The Consolidation Package

As we informed readers in Tax News No. 8/2012, the government bill proposing changes to tax, insurance, and other acts in connection with reducing the public budget deficit – also known as the consolidation package – was once again presented to the Chamber of Deputies for approval. Following the Senate’s rejection, the bill was sent back to the Chamber of Deputies in the wording that previously did not pass in the lower house.
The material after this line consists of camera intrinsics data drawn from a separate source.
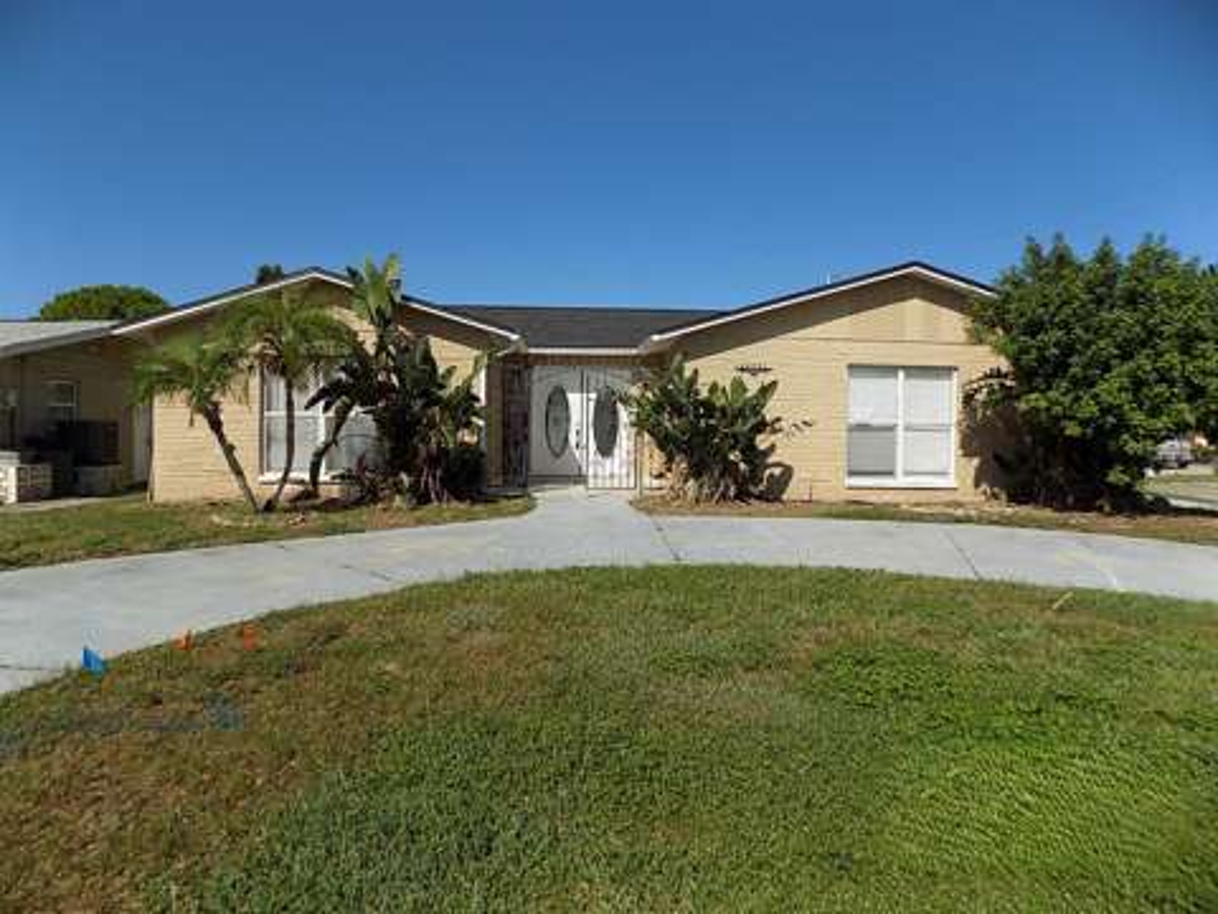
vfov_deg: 58.9
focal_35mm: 23
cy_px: 457
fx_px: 809
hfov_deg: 73.9
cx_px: 609
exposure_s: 1/200
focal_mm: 4
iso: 80
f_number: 9.9
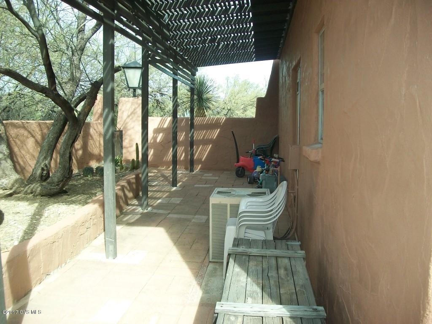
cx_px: 216
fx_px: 399
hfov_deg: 56.8
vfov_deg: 44.2
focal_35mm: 32
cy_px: 162
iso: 80
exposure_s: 1/400
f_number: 2.9
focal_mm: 5.7
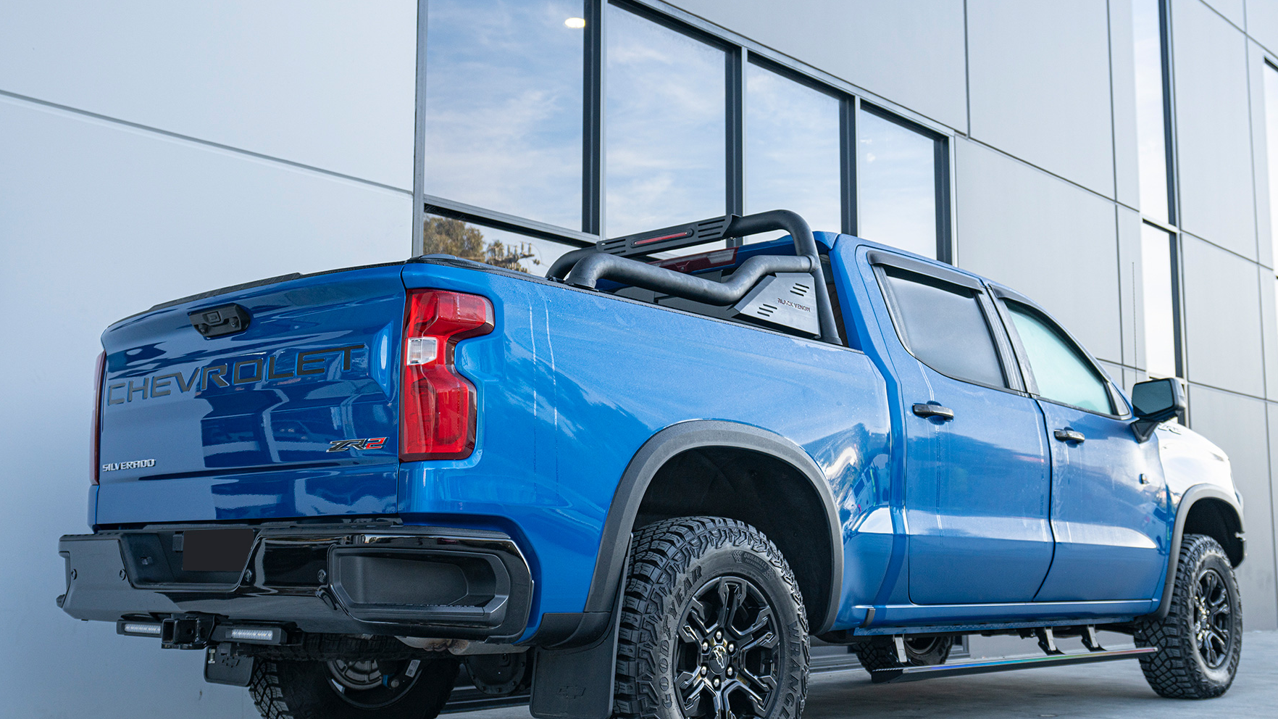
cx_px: 651
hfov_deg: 62.6
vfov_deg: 37.6
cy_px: 431
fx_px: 1050
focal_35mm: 31
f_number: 4
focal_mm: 29
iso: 250
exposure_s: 1/160
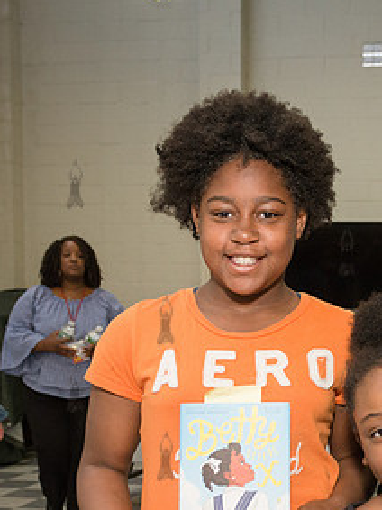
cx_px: 377
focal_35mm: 60
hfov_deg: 23.4
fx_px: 883
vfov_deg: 31.6
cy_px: 385
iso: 2000
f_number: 4.5
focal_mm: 26
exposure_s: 1/500
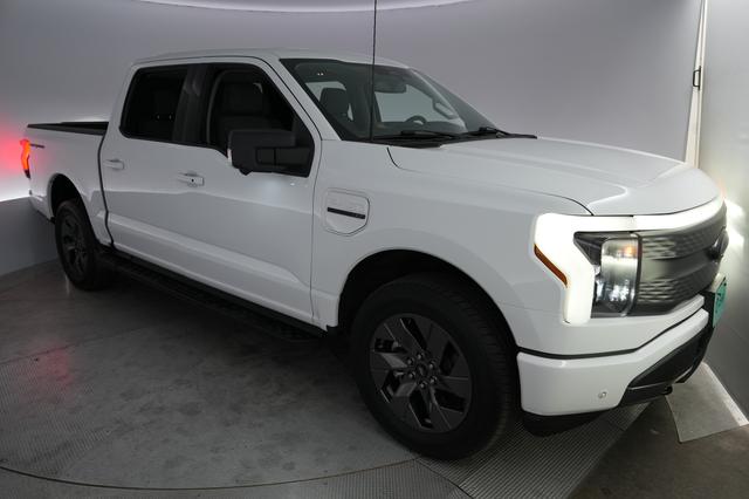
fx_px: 499
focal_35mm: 24
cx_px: 374
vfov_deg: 53.1
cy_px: 250
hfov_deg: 73.8
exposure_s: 1/160
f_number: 4
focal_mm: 24
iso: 800
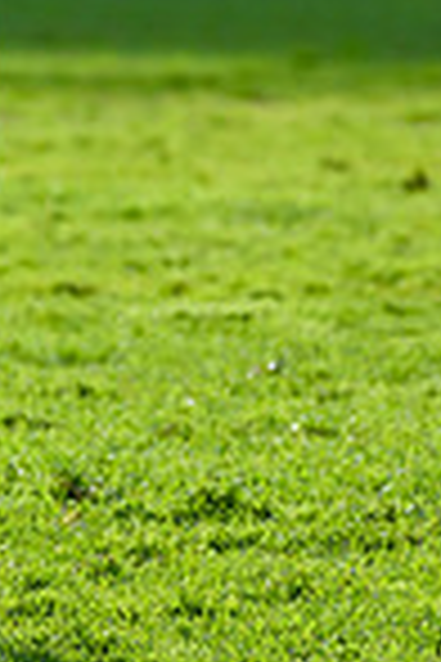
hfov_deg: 1.0
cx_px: -283
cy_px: -82
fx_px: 25190
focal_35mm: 1371
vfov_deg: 1.5
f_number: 6.3
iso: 800
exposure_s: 1/1600
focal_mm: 250
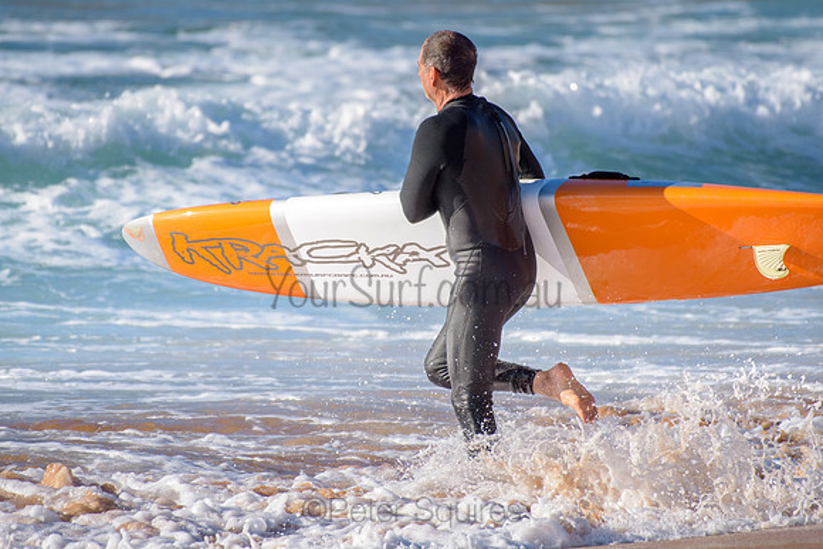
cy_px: 261
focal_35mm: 613
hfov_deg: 3.4
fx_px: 14024
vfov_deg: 2.2
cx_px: 395
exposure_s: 1/2000
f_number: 5.6
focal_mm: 500
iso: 450
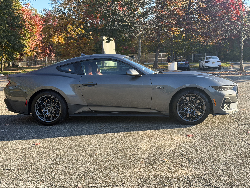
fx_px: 347
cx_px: 125
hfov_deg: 39.7
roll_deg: +0.2
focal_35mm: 48
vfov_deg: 30.3
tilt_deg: -5.8
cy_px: 94
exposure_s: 1/819
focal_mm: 6.76
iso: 80
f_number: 1.78
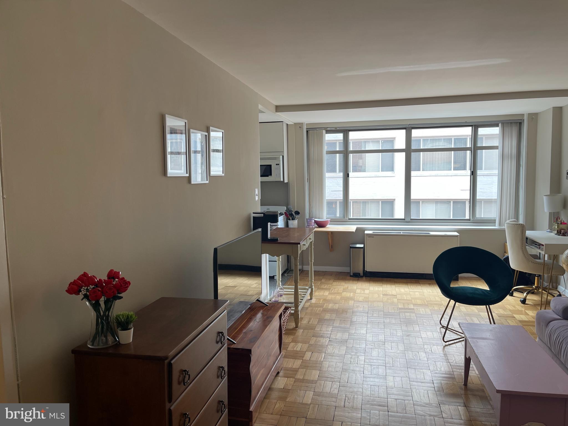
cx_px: 284
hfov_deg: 69.4
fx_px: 410
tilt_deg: -4.3
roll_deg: +1.0
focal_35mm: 25
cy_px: 213
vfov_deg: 54.9
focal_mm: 5.1
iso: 50
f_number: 1.6
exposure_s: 1/120
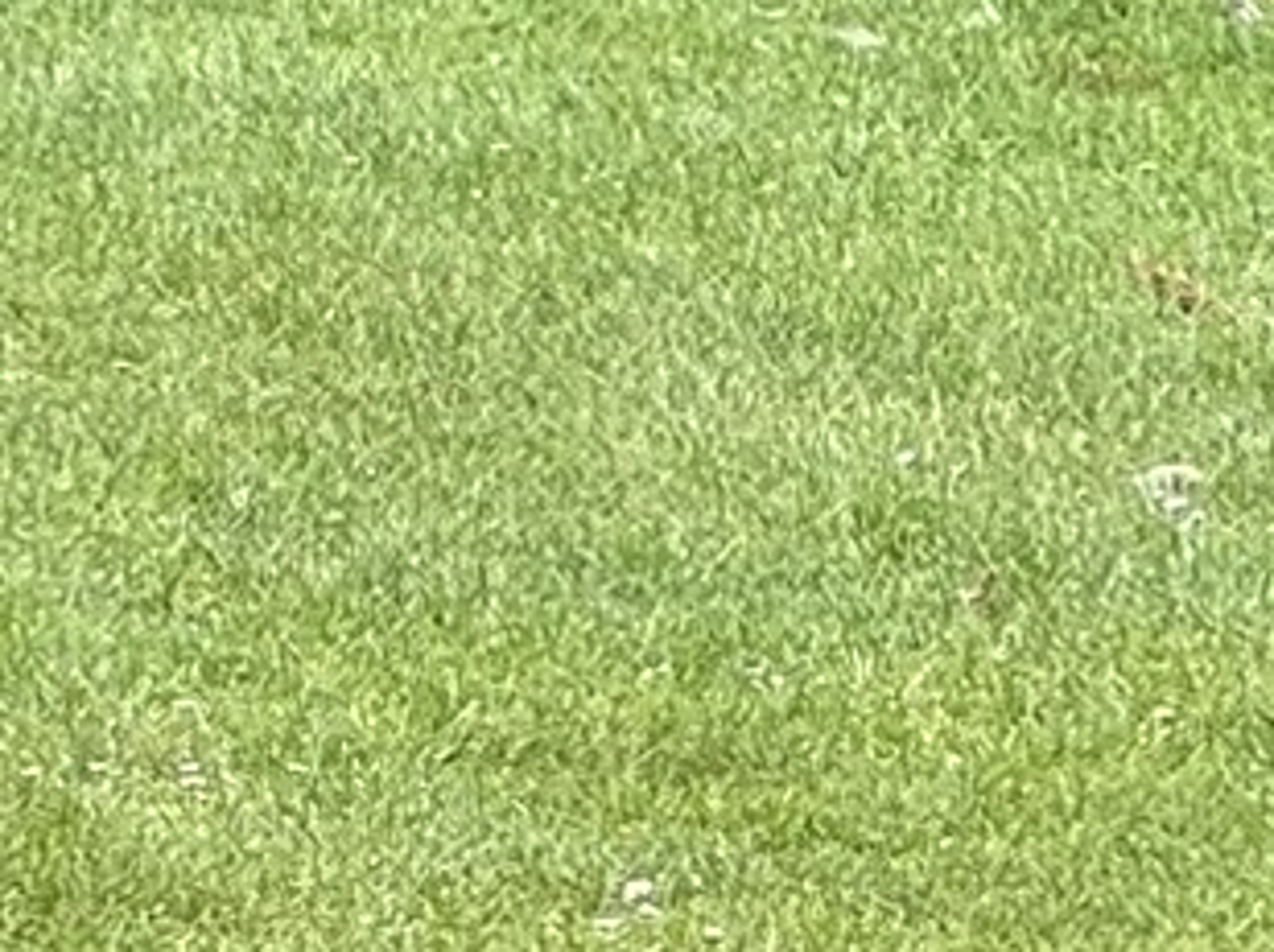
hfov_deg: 3.8
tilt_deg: +0.8
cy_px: -1809
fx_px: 18785
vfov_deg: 2.9
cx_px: -1785
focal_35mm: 511
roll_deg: -1.6
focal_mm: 9
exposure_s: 1/195
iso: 25
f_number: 2.8
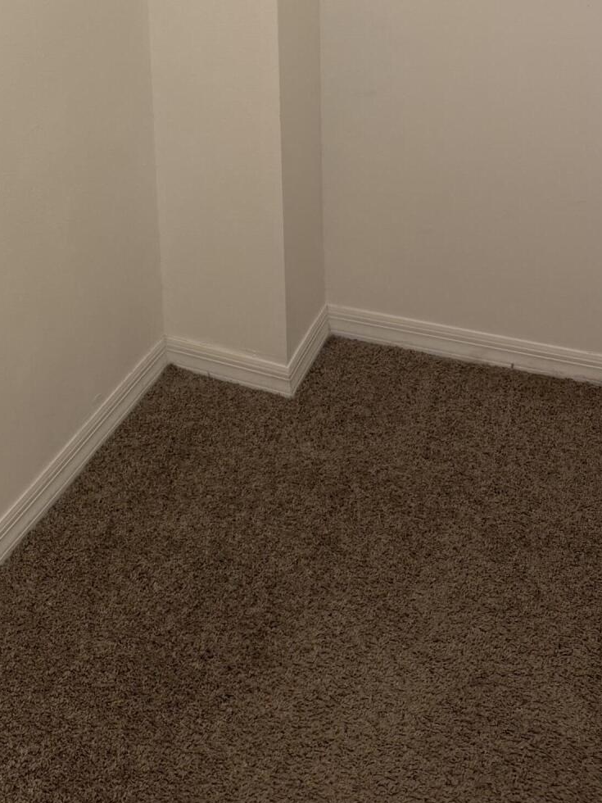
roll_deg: +4.1
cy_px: 20
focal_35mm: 49
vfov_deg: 35.6
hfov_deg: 28.8
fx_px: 1136
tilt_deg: -12.1
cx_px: 87
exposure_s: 1/60
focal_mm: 6.76
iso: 160
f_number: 1.78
The ongoing negotiations over adjustments to the bill have not yielded any results so far. Some ODS deputies object especially to the following:

- VAT increase from the current 14% to 15% and from 20% to 21%;

-  introduction of a solidarity-based 7% tax on income exceeding 48 times the average salary as per the Social Security Insurance Act; this extra tax applies to employment-generated income of individuals and personal income of sole proprietors;

-  the inability to apply a personal tax discount to income of taxpayers who receive old age pension;

-  the inability to apply a tax discount to a spouse and take advantage of child-related tax relief if the taxpayer who generates income as a sole proprietor or from leasing real estate applied flat-rate costs and expenses and the aggregate of the sectional tax bases will still be higher than one half of the taxpayer’s total tax base.

The deputies say they will not accept any of the compromises suggested by the Prime Minister, such as increasing only the bottom VAT rate to 15% and having the solidarity-based tax increase on personal income tax applicable only for 2013.

Most of the government-proposed changes referred to above, which some of the ODS deputies oppose, are to apply to 2013 – 2015 only. Starting in 2015, the income tax and VAT process will become subject to an already valid act amending legislation in connection with introducing a single collection point. If the consolidation package with the changes proposed by some of the ODS deputies is approved, the following changes will take place:

-  VAT rates will remain at the current level;

- flat-rate costs and expenses (percentage of income) for individuals (sole proprietors engaged in certain businesses and landlords) will be subject to a cap;

-  real estate transfer tax will increase from 3% to 4% (with the seller remaining the party liable for payment);

-  the maximum assessment base for health insurance premiums for employees and private proprietors will be terminated (the current maximum assessment base amounts to 72 times the average salary as per the Social Security Insurance Act).

Presidential Veto

A model example of how a presidential veto can complicate a redress of errors in already valid legislation can be seen in the method of determining old age pension insurance premiums for sole proprietors as of 1 January 2013. The error took place in connection with the legislation applicable to pension savings plans that constitute, as of 2013, the newly introduced “second pillar” of the Czech pension system.

Pursuant to the legislation, one of two pension insurance rates shall apply depending on whether the sole proprietor has enrolled in the new pension savings plan or not. While sole proprietors who have not enrolled will be subject to a 28% mandatory pension insurance rate, those who have are subject to an 8.5% rate (of which 3.5% goes to the state budget and 5% to pension savings). This obvious and groundless difference should have been redressed by the draft bill on amendments to acts in connection with the adoption of the act on pension savings premiums. However, the President vetoed the bill and returned it to the Chamber of Deputies for further debate, since the President disagrees with changing the Czech pension system. Because the President vetoed the act on pension savings premiums at the same time, it is not clear how the pension insurance premiums are to be collected. The Chamber of Deputies may override the presidential veto by approving the acts by a simple majority of votes of all deputies.